Já na Beirã, se a marida necessitar de um pacote de sal, ou de açúcar, lá temos de ir de automóvel comprá-lo a cinco, dez ou doze quilómetros. E o pão - do mal o menos - vêm os padeiros trazê-lo a nossa casa todos os dias. Até quando? Não sei. Provavelmente enquanto os clientes justificarem a sua deslocação. Mas quando eu deixar de ter aptidão para conduzir como faremos?
Difícil é decidir e resolver porque sempre que a lógica me sussurra ao ouvido "sai daqui Zé, há mais mundo", logo a razão se intromete e contrapõe "onde queres tu ir Zé, se o teu lugar no mundo é este?"
E assim o tempo tem ido passando monótono, nostálgico, cheio de incógnitas e sem o brilho da felicidade.

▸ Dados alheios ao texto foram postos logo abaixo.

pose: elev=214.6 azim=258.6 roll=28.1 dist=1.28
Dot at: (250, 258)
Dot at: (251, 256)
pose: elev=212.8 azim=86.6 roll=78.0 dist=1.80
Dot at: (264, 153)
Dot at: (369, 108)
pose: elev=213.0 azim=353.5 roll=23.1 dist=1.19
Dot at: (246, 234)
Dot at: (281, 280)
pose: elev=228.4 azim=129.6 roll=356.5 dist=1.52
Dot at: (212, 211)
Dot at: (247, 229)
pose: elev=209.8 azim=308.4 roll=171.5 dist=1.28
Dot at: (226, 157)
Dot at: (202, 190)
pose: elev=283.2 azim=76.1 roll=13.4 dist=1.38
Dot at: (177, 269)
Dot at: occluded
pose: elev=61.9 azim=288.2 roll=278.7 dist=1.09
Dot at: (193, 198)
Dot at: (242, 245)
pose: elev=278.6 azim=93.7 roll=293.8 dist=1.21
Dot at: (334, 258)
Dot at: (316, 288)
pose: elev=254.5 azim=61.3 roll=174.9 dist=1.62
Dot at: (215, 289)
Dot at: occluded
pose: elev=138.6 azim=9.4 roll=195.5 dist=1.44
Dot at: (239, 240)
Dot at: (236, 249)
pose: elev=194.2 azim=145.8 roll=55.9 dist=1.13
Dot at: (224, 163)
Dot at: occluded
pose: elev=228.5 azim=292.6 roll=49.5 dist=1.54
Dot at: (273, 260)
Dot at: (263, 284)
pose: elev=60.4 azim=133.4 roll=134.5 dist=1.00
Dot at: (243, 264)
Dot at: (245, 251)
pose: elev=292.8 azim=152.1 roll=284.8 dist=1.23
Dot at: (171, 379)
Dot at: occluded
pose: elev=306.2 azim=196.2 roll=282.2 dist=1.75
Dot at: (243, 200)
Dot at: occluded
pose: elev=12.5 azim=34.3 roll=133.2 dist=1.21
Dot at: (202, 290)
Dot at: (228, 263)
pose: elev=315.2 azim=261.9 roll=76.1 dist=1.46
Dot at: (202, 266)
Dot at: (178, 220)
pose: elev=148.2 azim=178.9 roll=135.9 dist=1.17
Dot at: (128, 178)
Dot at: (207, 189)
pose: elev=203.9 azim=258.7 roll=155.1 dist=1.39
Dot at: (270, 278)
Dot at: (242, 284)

Reafirmo a terminar o que escrevi no primeiro parágrafo. Sem ser uma pessoa solitária, gosto da solidão. Porém, não era só da paz e do silêncio dos campos que eu necessitava. Também me fazia feliz o bulício da aldeia, as luzes acesas nas janelas das casas, o som das vozes e conversas das pessoas lá dentro, os gritos da gaiatada a correrem pelas ruas, o cheiro dos jantares ao lume, o fumo a sair das chaminés, enfim, todos esses indícios da gente boa que cá vivia, amigos, conhecidos, vizinhos e família querida.